Jet quenching is assessed by comparison of distributions of experimentally measured observables in heavy ion collisions and proton-proton collisions (the no-quenching baseline). No procedure exists to establish on a jet-by-jet basis whether that jet has been quenched (modified by its interaction with the quark gluon plasma) or not, or to what degree.
It is worth noting that also in this paper, the discrimination of quenched jets is not a goal per se; we are rather using this question as a way to explore the sensitivity of different observables to jet quenching. Fig 18 in Section 7 compares the selectivity of the full BDT to a more traditional ‘cut-and-count’ approach using 3 of the most sensitive jet shape variables.
Minor:
Section 2, first paragraph. What are the assumptions behind the distributions when omitting information?
No assumptions are made concerning the distribution of each observable. We only consider observables that deliver a single scalar quantity for each jet. That is to say that for each jet within our samples, a number of observables (those listed in sec.2) is computed on a per-jet basis so that each jet is characterized by a vector where each entry is an observable. We do not consider as input the distributions of these observables which are only computable for a set (sample) of jets. The logic behind this approach is that we aim to make statements on a jet-by-jet basis and not on samples of jets
All other Minor were addressed in the manuscript.
Author: Miguel Crispim Romao on 2023-12-08 [id 4178]

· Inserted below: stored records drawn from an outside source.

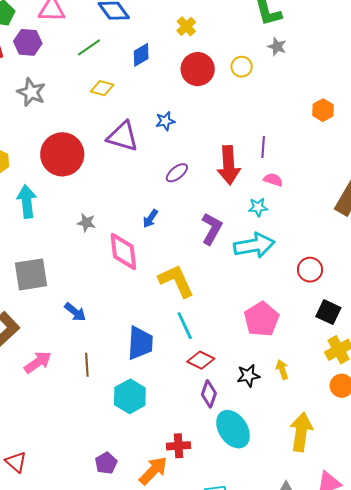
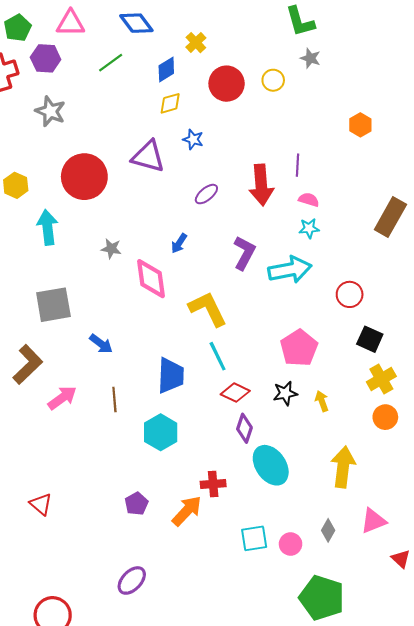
yellow cross: (186, 26) -> (196, 43), moved
yellow diamond: (102, 88) -> (170, 103), moved, turned -30
blue star: (165, 121) -> (193, 139), turned 30
cyan star: (258, 207) -> (309, 228), moved
black star: (248, 376) -> (285, 393), moved

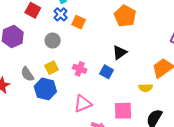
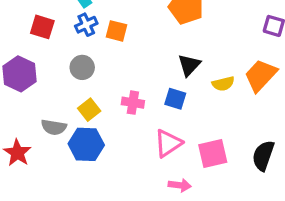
blue cross: (61, 14) -> (86, 25), turned 32
gray semicircle: (27, 74) -> (54, 127), turned -35
yellow semicircle: (146, 88) -> (223, 84), moved
pink triangle: (83, 104) -> (168, 143), moved

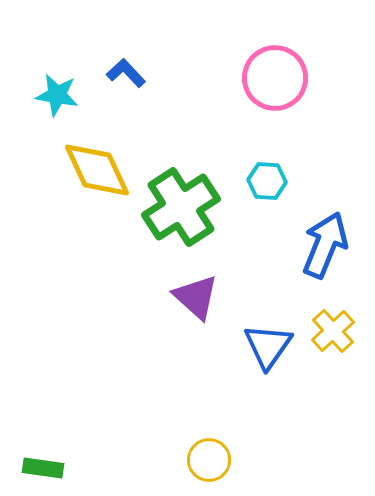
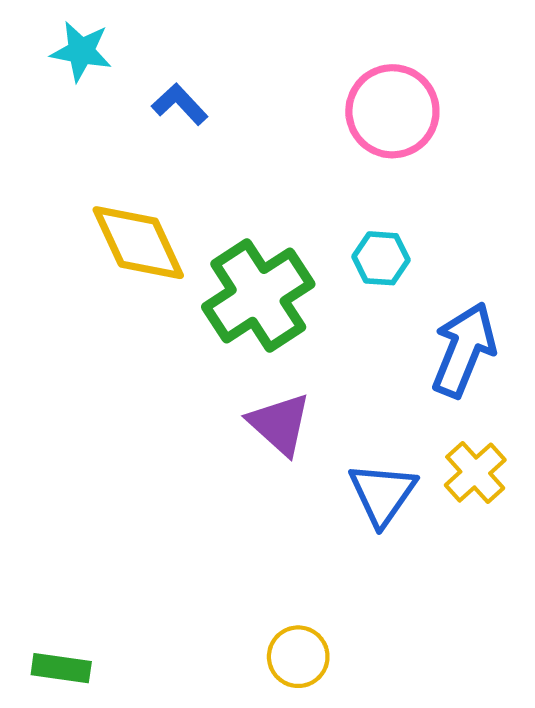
cyan star: (57, 95) -> (81, 51), moved

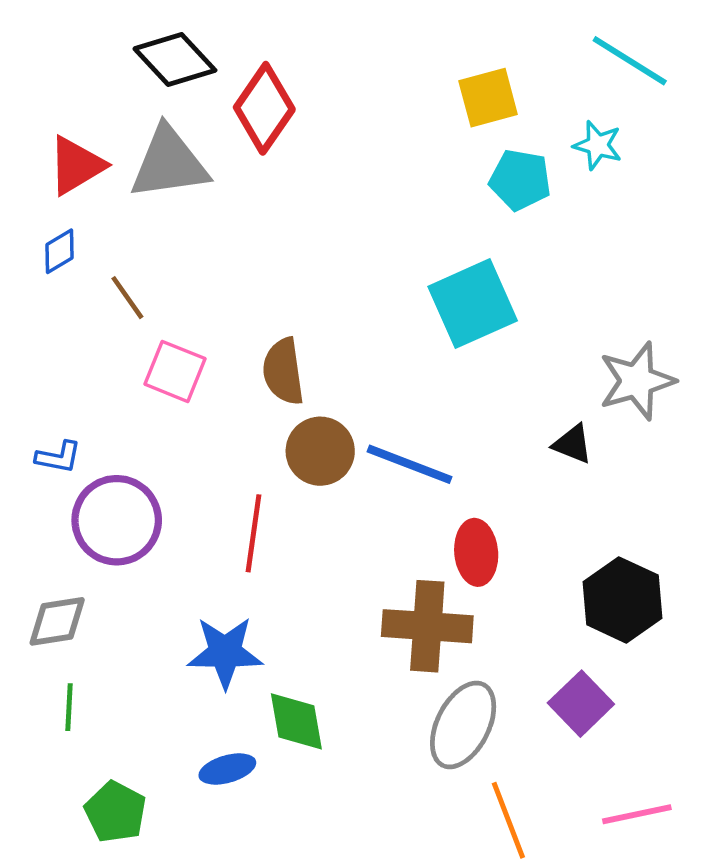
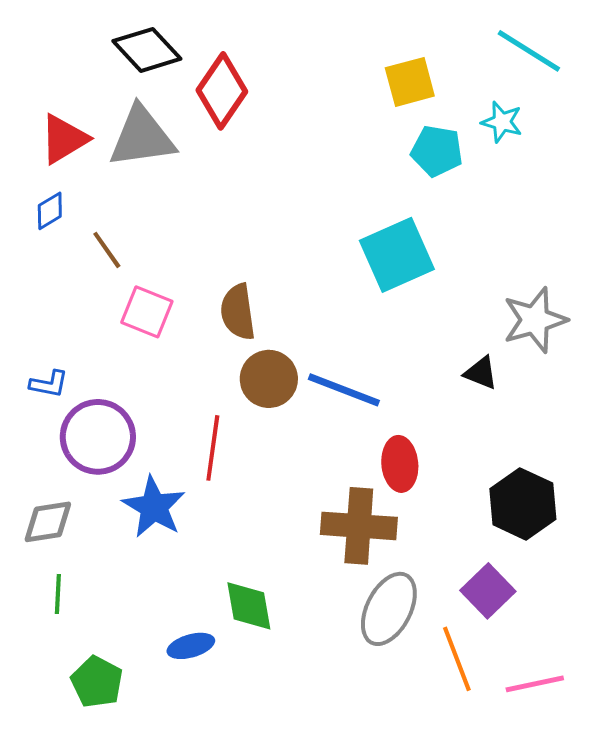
blue star: (225, 652) -> (154, 507), moved, turned 30
orange line: (508, 820) -> (457, 659), moved

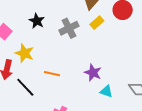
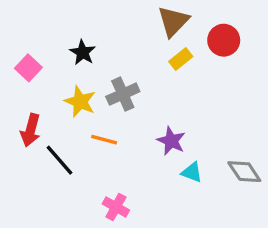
gray cross: (69, 28) -> (123, 94), moved
yellow star: (25, 53) -> (80, 102), moved

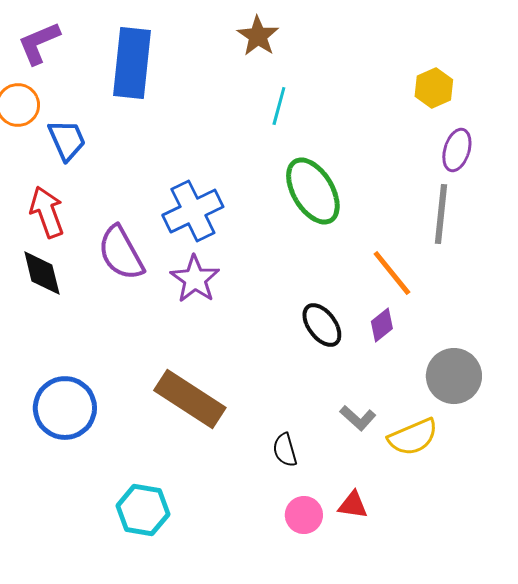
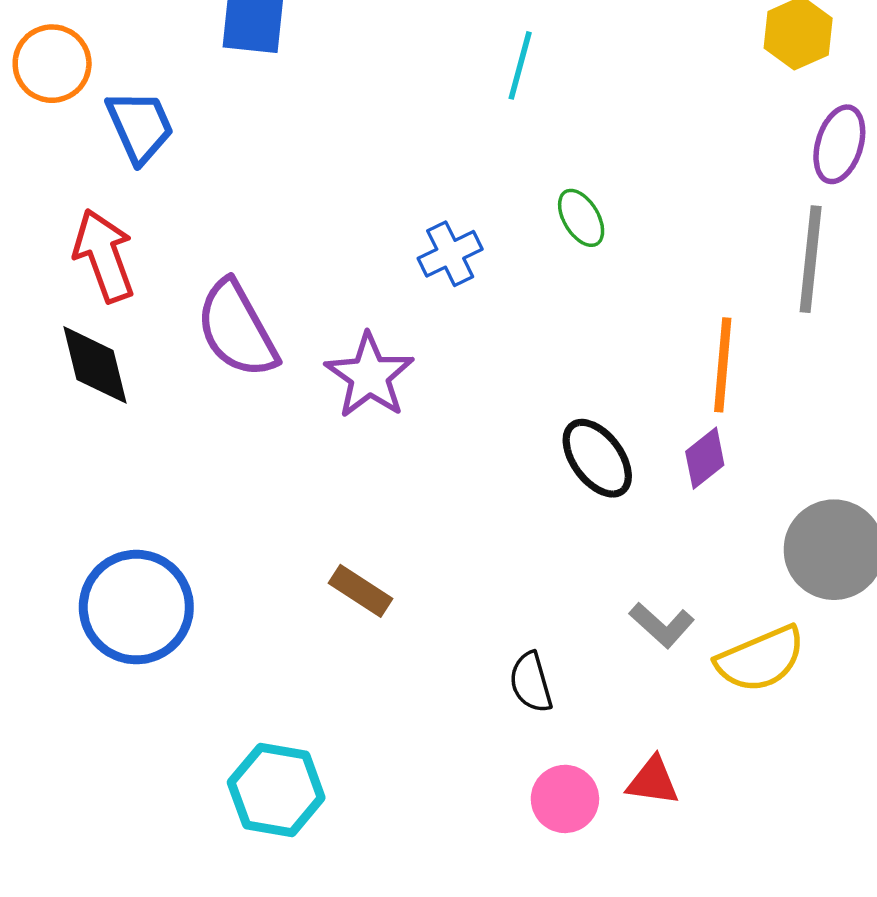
green ellipse: (313, 191) -> (581, 218), size x0.5
blue cross: (193, 211) -> (450, 254), moved, size x0.6
orange line: (392, 273) -> (723, 365), turned 44
brown rectangle: (190, 399) -> (361, 591), size x0.5

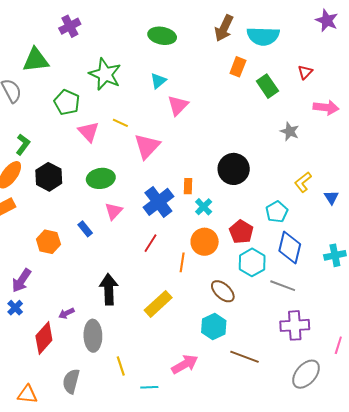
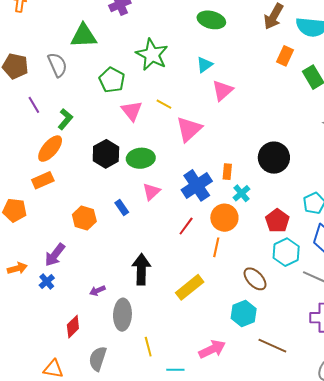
black hexagon: (49, 177) -> (106, 154), moved
orange circle: (205, 242) -> (224, 218), moved
red diamond: (44, 338) -> (73, 327), moved, size x0.7

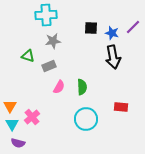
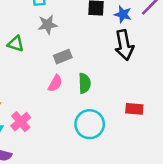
gray rectangle: (49, 66) -> (63, 57), moved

(in reply to Report 2 on 2023-10-06)Dear referee,
We thank the feedback and the suggested changes, which we address below. Please find attached the latexdiff of the latest version to better identify the changes to the manuscript.
Best regards,
The authors
Requested changes
1 - The paper is well written and I do not request major changes. However, I'd urge the authors to deliver more discussion to the point #3 I raise in weaknesses.

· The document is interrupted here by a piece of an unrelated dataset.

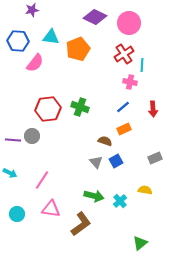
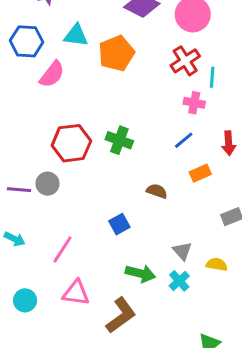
orange rectangle: (124, 129) -> (200, 173), moved
blue square: (116, 161) -> (119, 224), moved
gray triangle: (96, 162) -> (182, 251), moved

Added on page 15: ‘This separation of observables in several groups is to some extent in line with expectations: for example the jet charges are explicitly sensitive to the total charge of the jet, and the charge of the parton producing the jet, while the angularities measure the momentum distributions inside jets. The grooming and subjettiness observables are expected to be more sensitive to specific substructure than the angularities. The fact that many observables within each category are grouped together in each principal component suggests that the number of independent degrees of freedom in the data set is much smaller than the number of observables that was studied.’
2 - One minor point is that I have a difficulty of fully capturing the discussion of "correlations between observables are mostly robust to quenching effects". What does this actually mean? The text in this section does not really clarify the point of robustness to quenching. Perhaps authors could expand on this point. Perhaps making the point around the wording "resilient" (in the vicinity of meaning of 'robust') would be better.
The key point to our mind is that the (linear) correlations (coefficients) between pairs or larger groups of observables is similar for quenched and unquenched jets; this is in particular seen in the PCA, where the explained variance of the quenched sample when using the coefficients determined from the unquenched is similar to that using the quenched sample, as mentioned in the text: ‘the ability to reconstruct the observables in the Quenched sample using the principal components determined in the Unquenched sample (see Fig. 10) indicates remarkable robustness/resilience of linear correlations to quenching effects’
We have changed the word robustness to resilience in the manuscript as we agree with the referee that it conveys better the statements we make.